• Exercise aim: Without including any images, repeat the listing below exactly.

• Excerpted data:
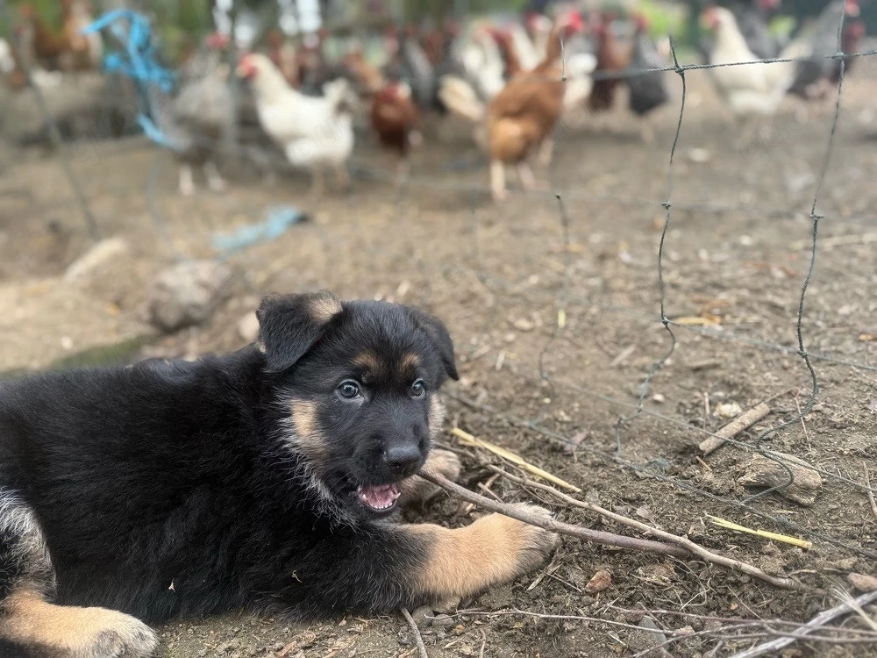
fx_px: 608
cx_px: 438
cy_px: 329
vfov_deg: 56.8
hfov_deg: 71.6
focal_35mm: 24
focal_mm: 6.76
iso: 80
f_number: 1.78
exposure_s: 1/372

• Answer to this problem:
fx_px: 608
cx_px: 438
cy_px: 329
vfov_deg: 56.8
hfov_deg: 71.6
focal_35mm: 24
focal_mm: 6.76
iso: 80
f_number: 1.78
exposure_s: 1/372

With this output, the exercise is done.